Nicole Perna, Brown’s representative, has said the claims are “unequivocally untrue” and a “complete fabrication.” She told the Associated Press the woman “was escorted out of the private after party at the Palms Casino Resort for being disruptive and out of control. Once she was in the hallway, while waiting for Chris Brown’s security to bring out her phone, she had a total meltdown — throwing her purse to the ground and claiming that she ‘could buy everyone in the hotel’ — as witnessed by numerous people waiting to get into the party. The Palms Casino Resort security also saw her wild behavior via hotel security cameras and immediately came up to the hallway to escort her out of the hotel.”
In a similar statement to Rolling Stone, Perna identified the victim’s name and said the woman has a “pattern” of “making false accusations.”
Brown’s own pattern of committing assault is well established.
In perhaps the most highly publicized case of domestic violence in recent memory, Brown pleaded guilty to assaulting singer and then-girlfriend Rihanna in 2009. Despite widely circulated photos of Rihanna’s badly bruised face, Brown reached a plea deal that earned him community service and five years probation, a punishment widely criticized as soft “celebrity justice.”
While on probation, Brown punched a Maryland man in the nose outside the W Hotel in Washington.
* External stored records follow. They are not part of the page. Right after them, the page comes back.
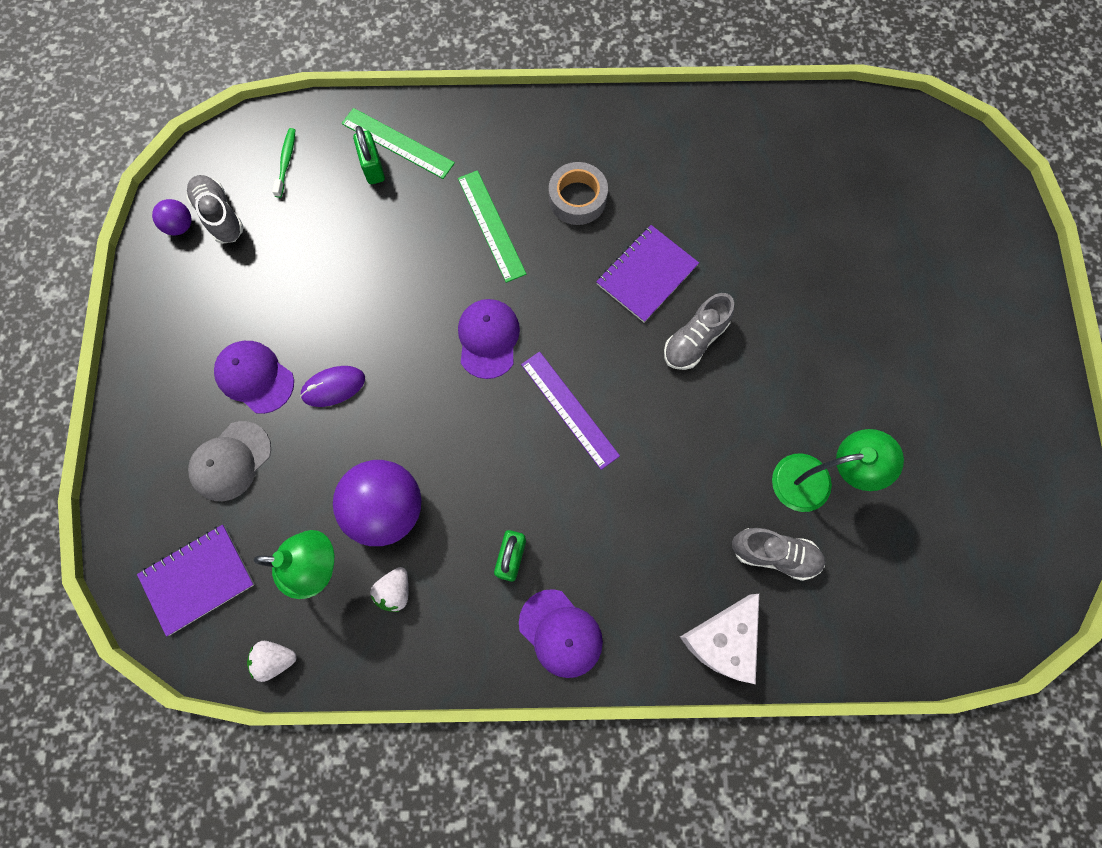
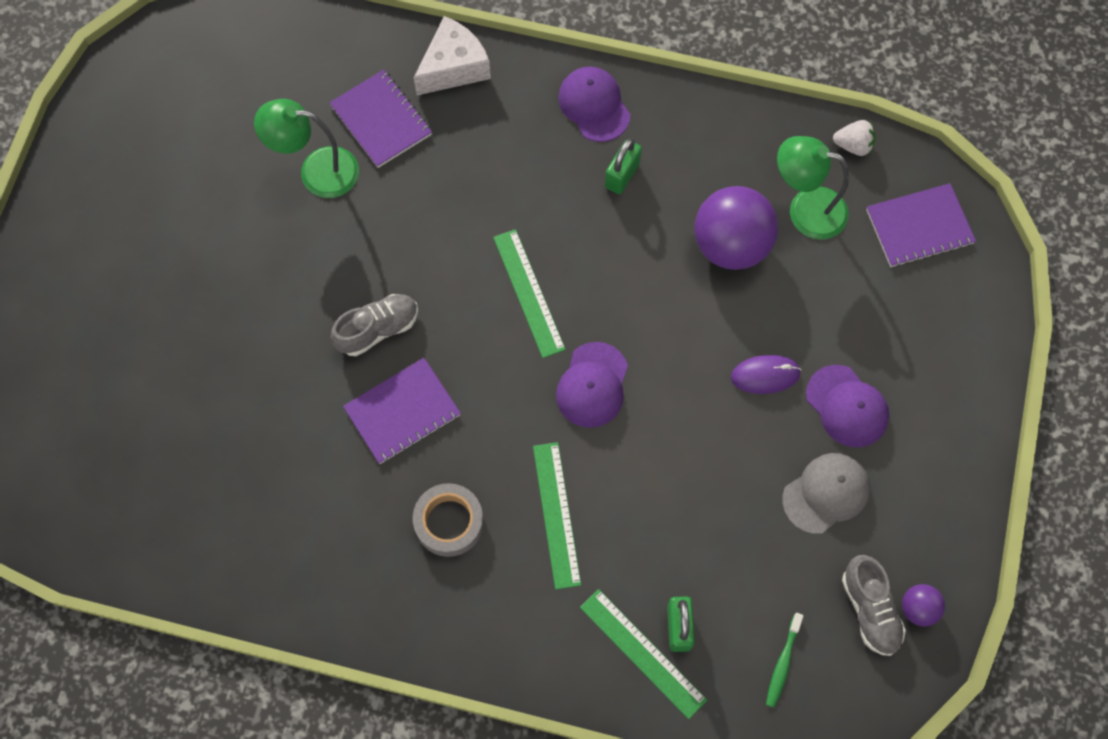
camera: 165 degrees left, 5 degrees down
grey cap [188,421,271,501] -> grey cap moved to [782,453,870,534]
white strawberry [371,567,409,612] -> none
purple ruler [521,352,620,470] -> green ruler [493,229,566,358]
grey shoe [732,528,825,581] -> purple notebook [329,70,432,168]

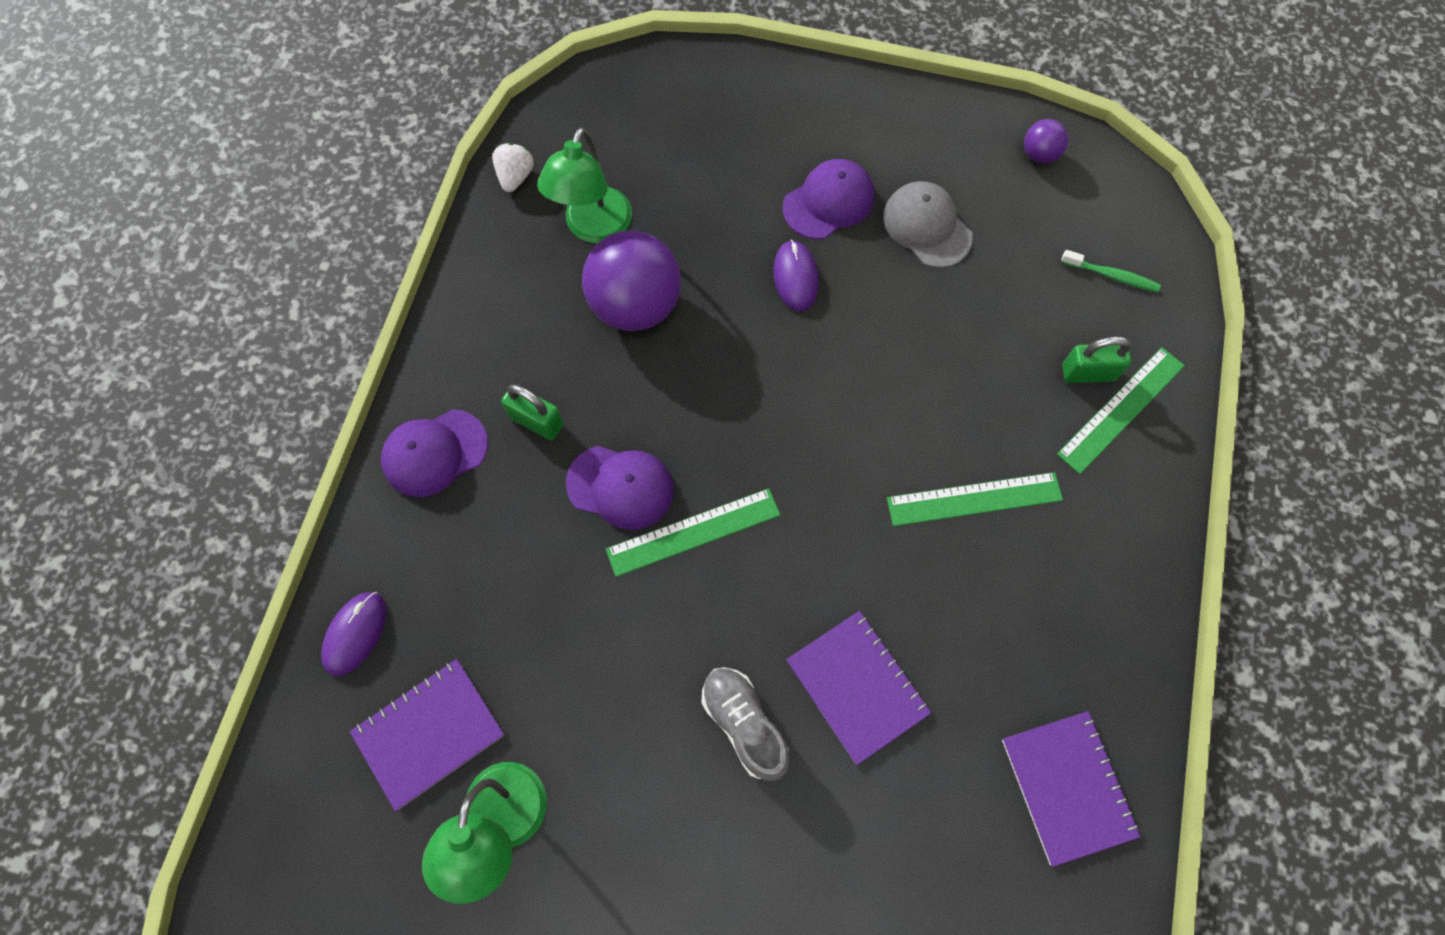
camera: 90 degrees left, 0 degrees up
grey tape [413,483,484,557] -> none
white cheese [414,16,491,95] -> purple mouse [321,592,386,676]
purple cap [556,342,628,428] -> purple cap moved to [566,446,674,530]
grey shoe [842,555,906,656] -> none
purple notebook [866,183,976,267] -> purple notebook moved to [1002,711,1141,867]

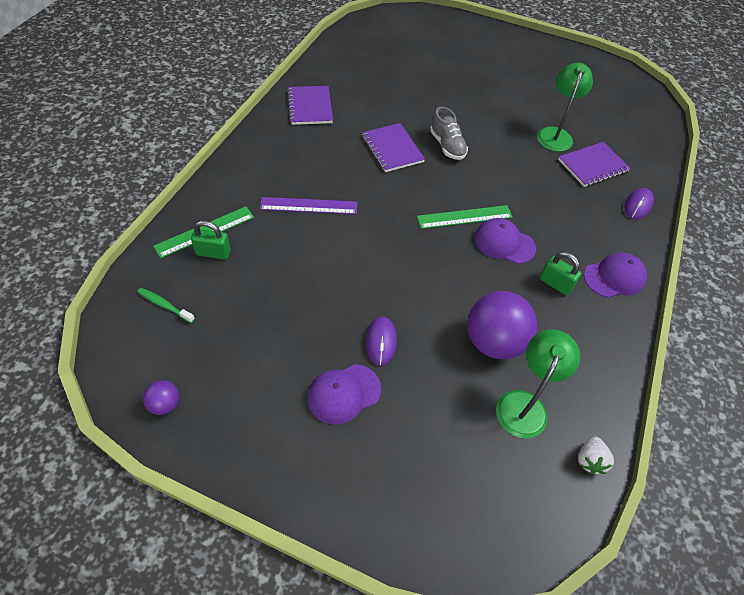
camera: 175 degrees left, 15 degrees down
grey cap [883,181,973,268] -> none
green ruler [887,472,1063,526] -> purple ruler [260,197,357,214]

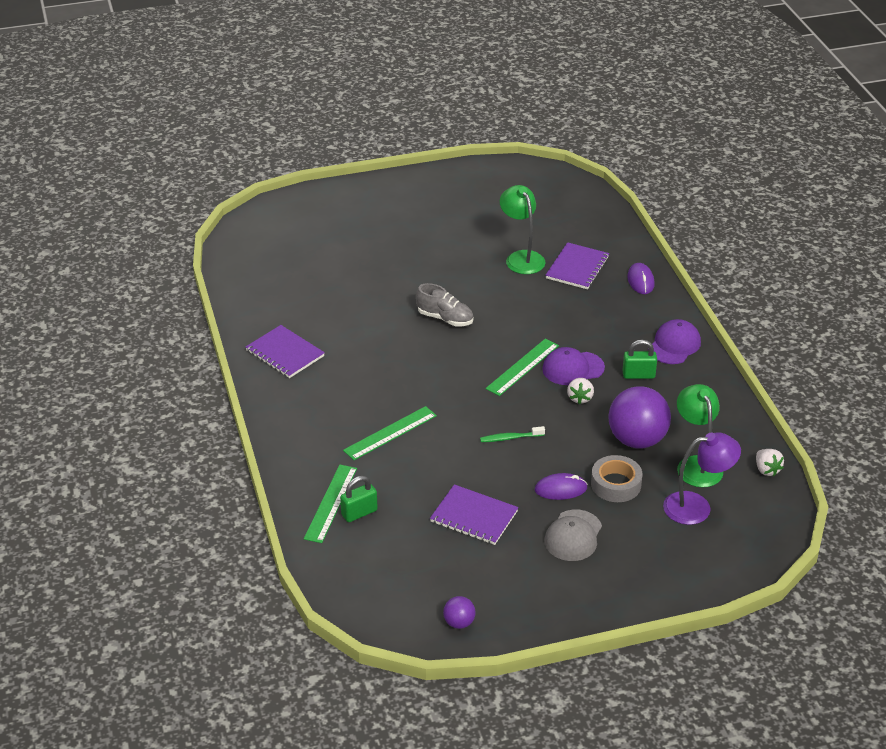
camera: 35 degrees left, 15 degrees down
green toothbrush [137,288,195,323] -> green toothbrush moved to [480,426,545,442]
purple ruler [260,197,357,214] -> green ruler [343,406,437,460]
purple cap [308,364,381,425] -> grey cap [544,510,602,561]
purple notebook [362,123,425,172] -> purple notebook moved to [430,484,519,545]
purple mouse [366,316,397,366] -> purple mouse turned 60 degrees counterclockwise [535,473,588,500]
none -> white strawberry [567,378,594,404]
none -> grey tape [591,455,642,502]
none -> purple lamp [663,433,741,525]

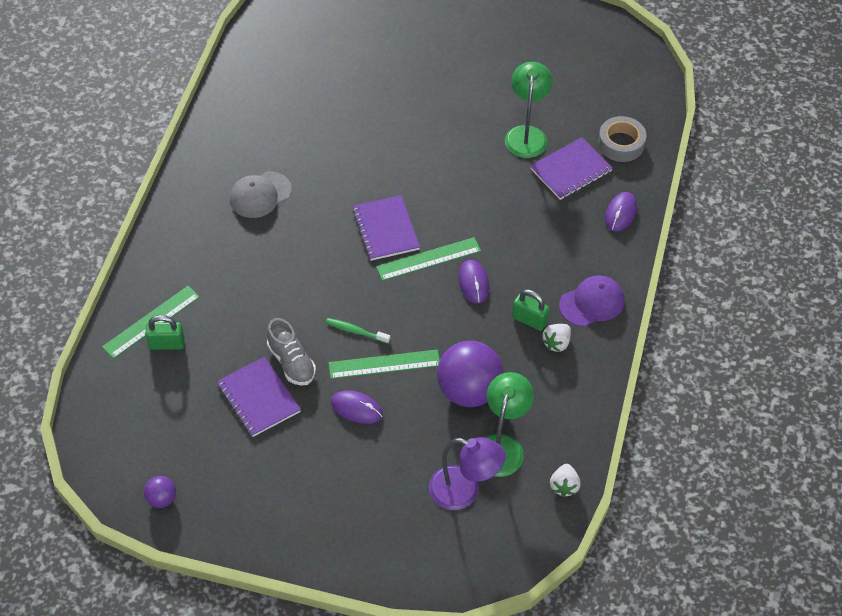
camera: 30 degrees right, 15 degrees up
purple notebook [246,325,325,378] -> purple notebook moved to [352,195,420,261]
green ruler [343,406,437,460] -> green ruler moved to [329,349,440,379]
grey shoe [416,283,473,326] -> grey shoe moved to [267,318,316,386]
purple cap [542,347,605,385] -> purple mouse [458,260,489,304]
grey cap [544,510,602,561] -> grey cap moved to [230,172,292,218]
white strawberry [567,378,594,404] -> white strawberry moved to [542,324,571,352]
grey tape [591,455,642,502] -> grey tape moved to [598,116,646,162]

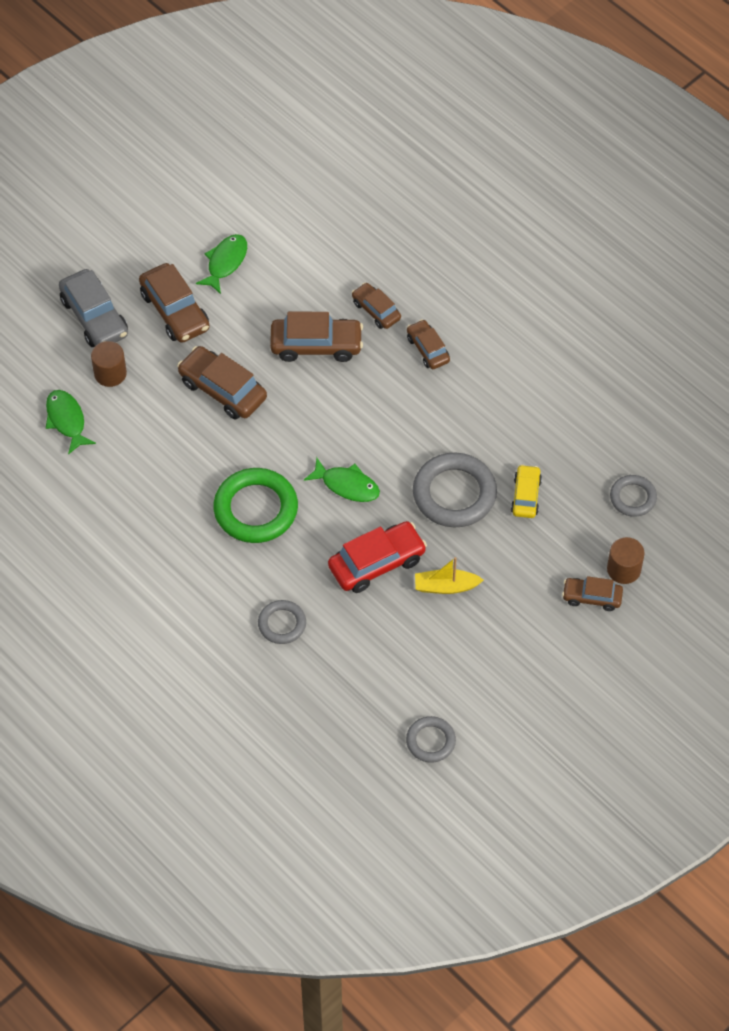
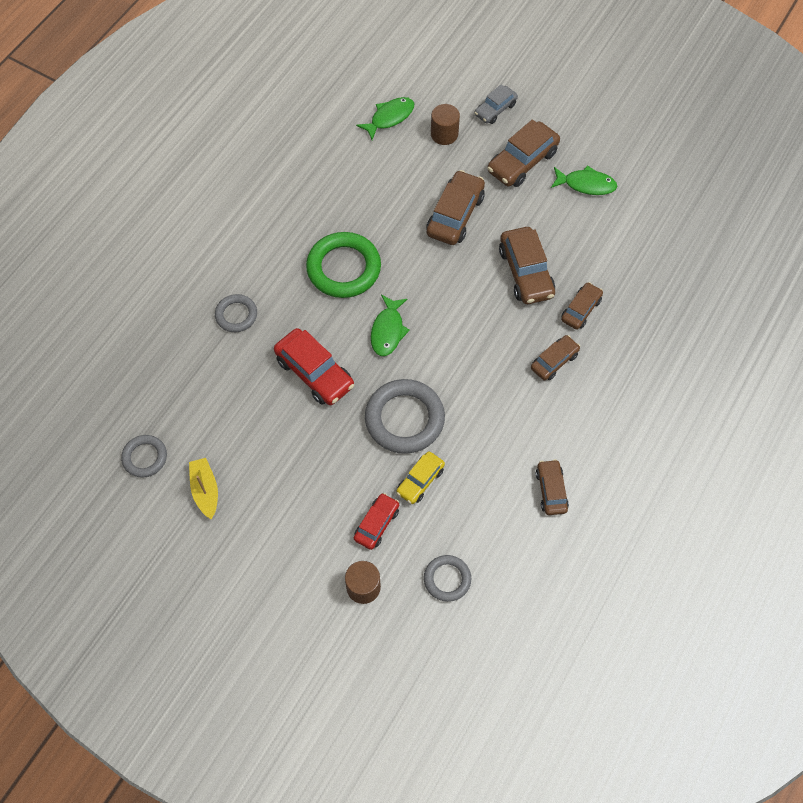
camera: 75 degrees right, 5 degrees up
grey car [59,269,128,347] -> grey car [474,84,518,124], size x0.61
yellow boat [415,557,484,594] -> yellow boat moved to [189,458,218,519]
yellow car [511,464,542,518] -> yellow car turned 135 degrees clockwise [396,451,445,504]
brown car [562,576,623,611] -> brown car moved to [536,459,569,515]
none -> red car [354,493,399,550]

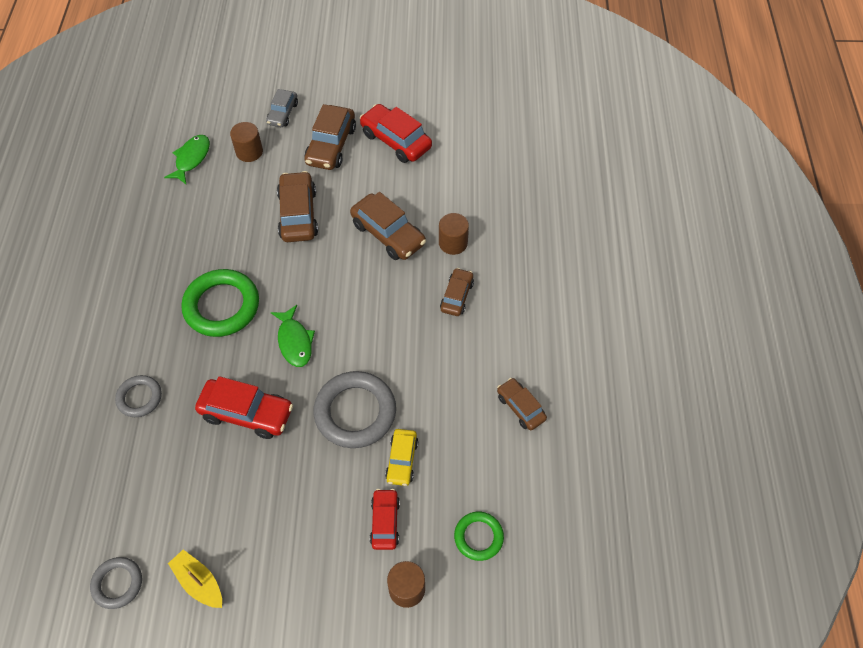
camera: 30 degrees left, 5 degrees down
grey ring [424,555,471,602] -> green ring [454,512,504,561]
green fish [551,165,617,195] -> red car [360,104,432,163]
brown car [561,282,603,330] -> brown cylinder [439,213,469,255]

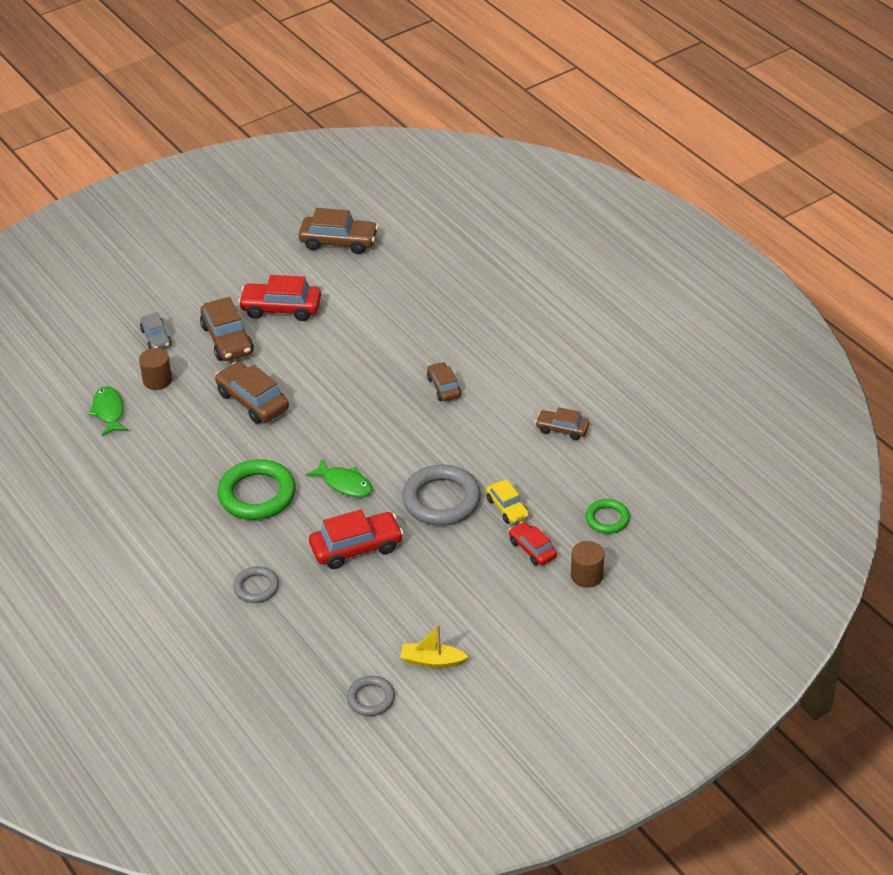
camera: 35 degrees left, 15 degrees down
brown car [350,192,426,260] -> brown car moved to [299,208,378,254]
brown cylinder [439,213,469,255] -> none

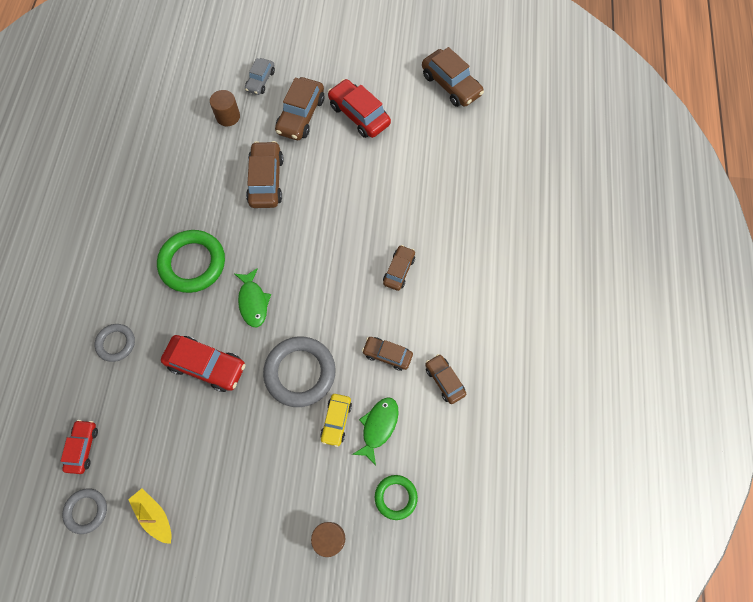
camera: 40 degrees right, 25 degrees up
green fish [88,386,128,436] -> green fish moved to [352,397,399,466]
red car [509,522,557,566] -> red car moved to [61,420,98,474]
none -> brown car [362,337,413,371]

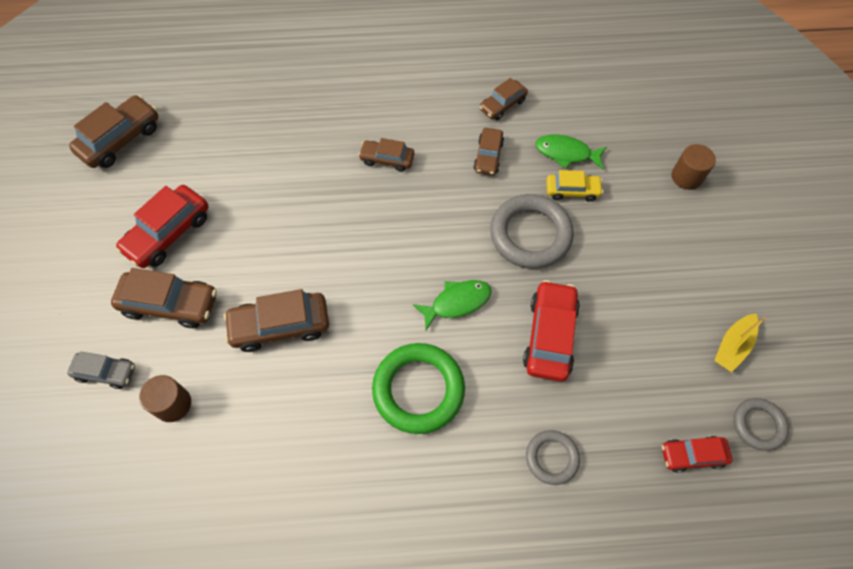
camera: 100 degrees left, 5 degrees down
green ring [375,475,418,520] -> none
The singer and his bodyguard eventually pleaded guilty, leading to multiple stints in rehabilitation programs, a major lawsuit and a few months of jail time. Before and after these incidents, Brown’s bio makes for a long string of reported altercations, including with fellow musicians Drake and Frank Ocean, as well as in the dressing room of “Good Morning America.”
His criminal record has undoubtedly damaged his reputation and ability to tour. He has canceled shows after being denied entry into Britain, Canada, and in December, Australia and New Zealand. That same month, his appearance on “The Daily Show” was canceled a day after the Daily Beast reported the show’s staffers were wary about having the singer as a guest.
Yet Brown’s musical success marches on. After selling 162,000 copies, his latest album “Royalty” (named after his daughter) debuted at No. 1 on Billboard’s R&B/Hip-Hop Albums chart last week.